Later Life and Legacy

Hopkins spent much of his priestly career teaching and preaching across England, Scotland, and Ireland. The work suited his conscience but not his temperament, which tended toward melancholy. In 1884 he was appointed Professor of Greek at University College Dublin, where loneliness and recurring depression weighed heavily on him, yet he kept writing some of his most searching poems, faith tested by suffering.

He died of typhoid fever on June 8, 1889, at the age of forty-four, and was buried at Glasnevin Cemetery in Dublin. When Poems of Gerard Manley Hopkins finally appeared in 1918, readers were astonished by its originality, and by 1930 his work was being hailed as one of the great literary advances of the previous century. He is now read as a bridge between Victorian faith and modernist form, a poet whose language continues to startle and console in equal measure.

Notable Poems

A short path into Hopkins’s small but concentrated body of work.

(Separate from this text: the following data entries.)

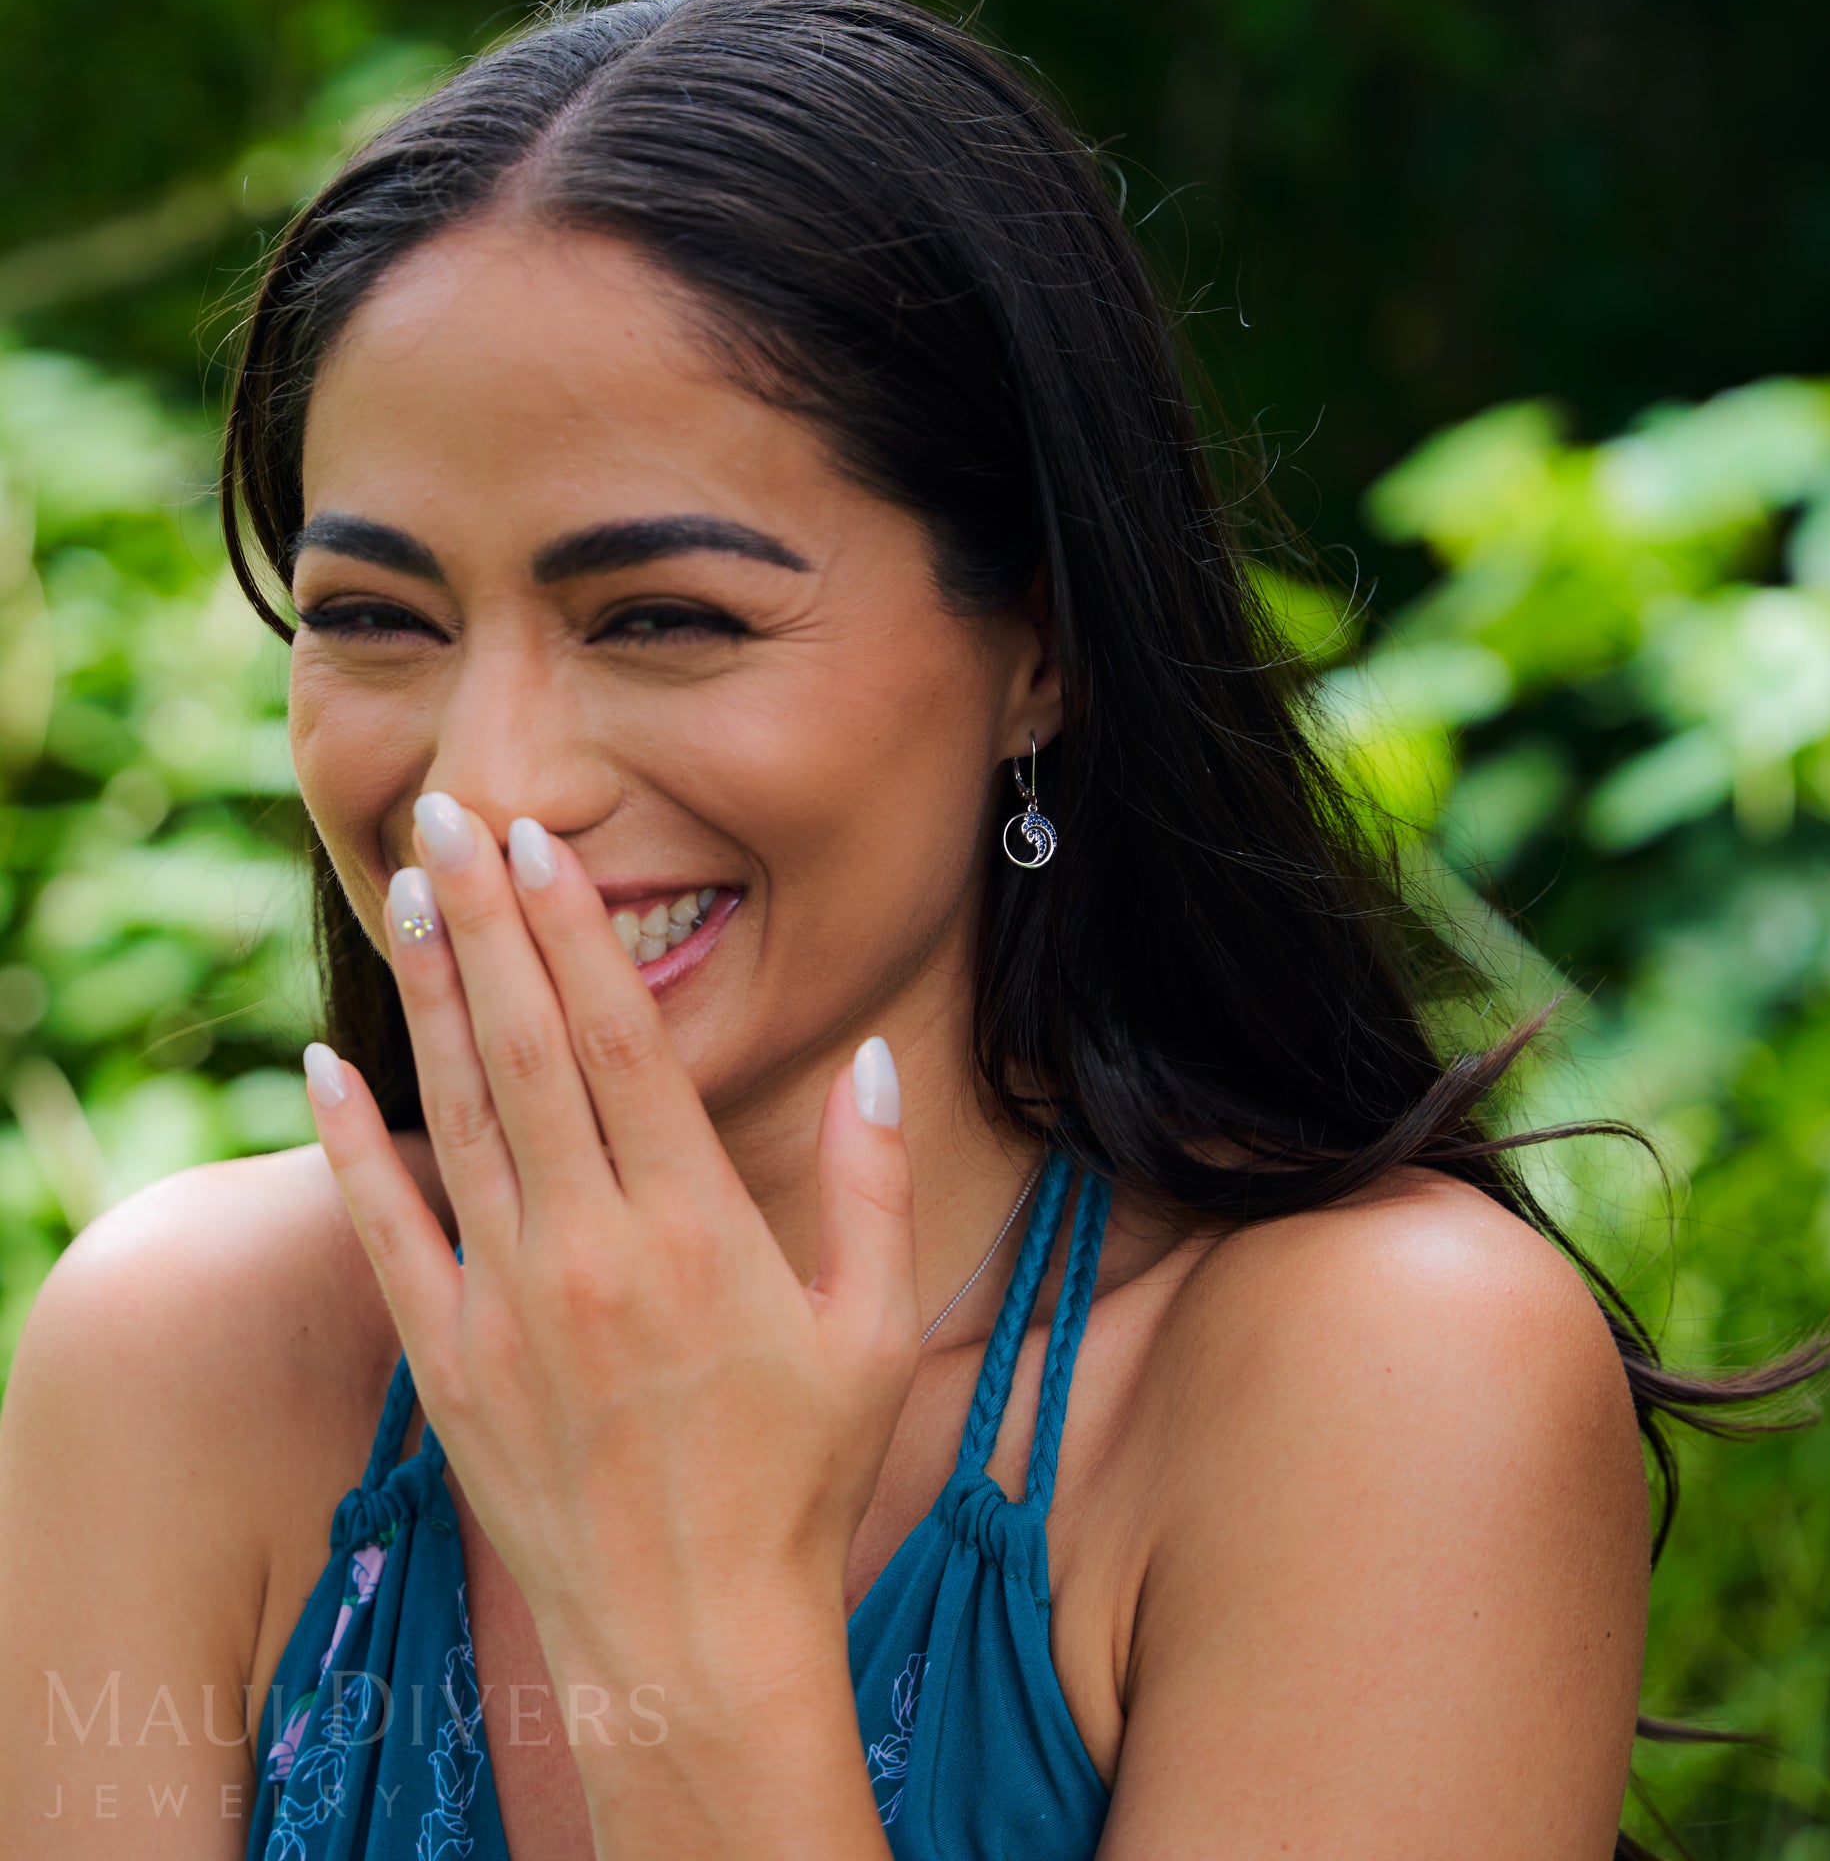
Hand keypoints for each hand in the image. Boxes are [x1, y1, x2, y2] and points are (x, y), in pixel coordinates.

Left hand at [300, 793, 920, 1701]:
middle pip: (526, 1049)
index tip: (544, 846)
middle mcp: (594, 1249)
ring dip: (426, 996)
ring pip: (456, 1115)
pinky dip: (351, 1145)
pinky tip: (324, 1063)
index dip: (577, 934)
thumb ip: (877, 1187)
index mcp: (699, 1229)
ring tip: (406, 893)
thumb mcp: (871, 1331)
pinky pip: (388, 1232)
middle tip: (452, 815)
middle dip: (487, 921)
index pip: (625, 1044)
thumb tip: (878, 1061)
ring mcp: (509, 1306)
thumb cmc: (798, 1483)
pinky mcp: (450, 1363)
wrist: (690, 1640)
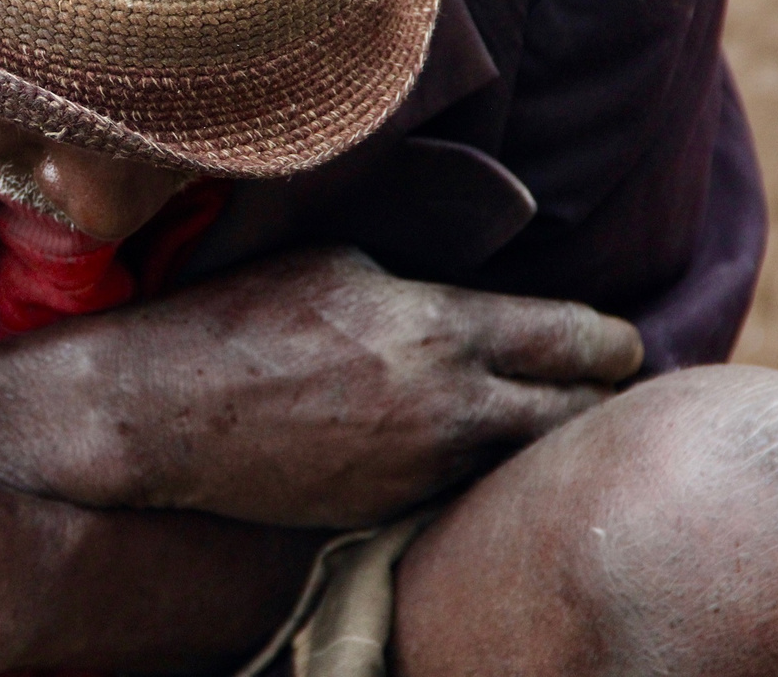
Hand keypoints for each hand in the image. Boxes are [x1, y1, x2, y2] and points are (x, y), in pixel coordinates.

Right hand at [0, 248, 642, 527]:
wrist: (158, 416)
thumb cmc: (235, 321)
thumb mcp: (334, 266)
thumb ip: (420, 286)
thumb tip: (476, 298)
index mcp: (437, 328)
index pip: (576, 339)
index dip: (611, 343)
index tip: (619, 343)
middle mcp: (447, 407)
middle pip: (574, 414)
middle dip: (597, 397)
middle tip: (603, 385)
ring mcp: (419, 471)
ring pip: (522, 461)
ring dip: (535, 438)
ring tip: (533, 417)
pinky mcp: (387, 512)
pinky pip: (459, 488)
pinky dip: (472, 468)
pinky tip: (453, 447)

  • The Wreck of the Deutschland: His 1875 breakthrough, written after a shipwreck drowned five exiled nuns; it launched his mature style and his sprung rhythm.
  • God’s Grandeur: An 1877 Petrarchan sonnet insisting that divine energy still charges a world worn down by industry and toil.
  • Pied Beauty: A 1877 hymn of praise for “dappled things” and the dazzling variety of creation.
  • The Windhover: His ecstatic 1877 sonnet on a kestrel in flight, where the bird becomes a vision of Christ’s mastery and grace.
  • Carrion Comfort: One of the “terrible sonnets” of the mid-1880s, a wrestling-match with despair and the hidden presence of God.
  • No Worst, There Is None: A companion late sonnet on the depths of spiritual anguish, unsparing in its honesty.

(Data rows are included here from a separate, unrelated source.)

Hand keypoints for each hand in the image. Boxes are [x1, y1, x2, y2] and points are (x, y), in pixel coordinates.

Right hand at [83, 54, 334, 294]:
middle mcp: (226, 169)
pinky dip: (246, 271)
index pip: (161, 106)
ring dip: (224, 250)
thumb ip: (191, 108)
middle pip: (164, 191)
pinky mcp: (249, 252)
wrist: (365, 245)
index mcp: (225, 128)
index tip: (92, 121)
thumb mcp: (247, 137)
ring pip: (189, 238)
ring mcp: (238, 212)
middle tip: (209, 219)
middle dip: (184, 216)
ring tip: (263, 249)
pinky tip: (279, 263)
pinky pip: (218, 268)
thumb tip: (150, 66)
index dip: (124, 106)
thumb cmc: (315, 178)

Frequently Asked Questions

The questions readers most often ask about Hopkins and his work.

What is Gerard Manley Hopkins best known for?

He is best known for inventing sprung rhythm and for his intense devotional nature poems, such as “God’s Grandeur” and “The Windhover.” Almost unpublished in his lifetime, his work appeared in 1918 and is now seen as a forerunner of modern poetry.

What is sprung rhythm?

Sprung rhythm is Hopkins’s metrical system, which counts only stressed syllables in a line rather than alternating stressed and unstressed beats. It lets stresses fall in clusters, producing verse that mimics the natural rhythm of speech while staying tightly controlled.

Why were Hopkins’s poems not published in his lifetime?

As a Jesuit, Hopkins was wary of seeking fame and submitted his work to the judgment of his superiors, who found his experimental style hard to follow. He entrusted his manuscripts to his friend Robert Bridges, who published them only in 1918, nearly thirty years after the poet’s death.

What do “inscape” and “instress” mean?

“Inscape” is Hopkins’s term for the unique inner form or essence that makes each thing itself, and “instress” is the divine energy that gives that form its force and holds it in being. Perceiving them, for Hopkins, was a way of encountering God in the natural world.

What are the “terrible sonnets”?

The “terrible sonnets,” sometimes called the “sonnets of desolation,” are a group of late poems from the mid-1880s — including “Carrion Comfort” and “No Worst, There Is None” — in which Hopkins confronts depression, doubt, and the felt absence of God with raw honesty.

Poets whose work sits close to Hopkins, whether as contemporaries or as heirs to his innovations.

  • Christina Rossetti: A Victorian contemporary whose devotional lyrics share Hopkins’s faith-centered intensity and musical control.
  • Alfred Tennyson: The dominant voice of Victorian verse, against whose smooth, traditional meters Hopkins’s experiments stand out sharply.
  • W. H. Auden: A leading modern poet who admired Hopkins and absorbed his appetite for dense, inventive language.
  • Dylan Thomas: A twentieth-century poet whose driving rhythms and lush soundplay owe a clear debt to Hopkins’s ear.
  • Seamus Heaney: A modern Irish poet who praised Hopkins’s musicality and physical, earth-rooted imagery.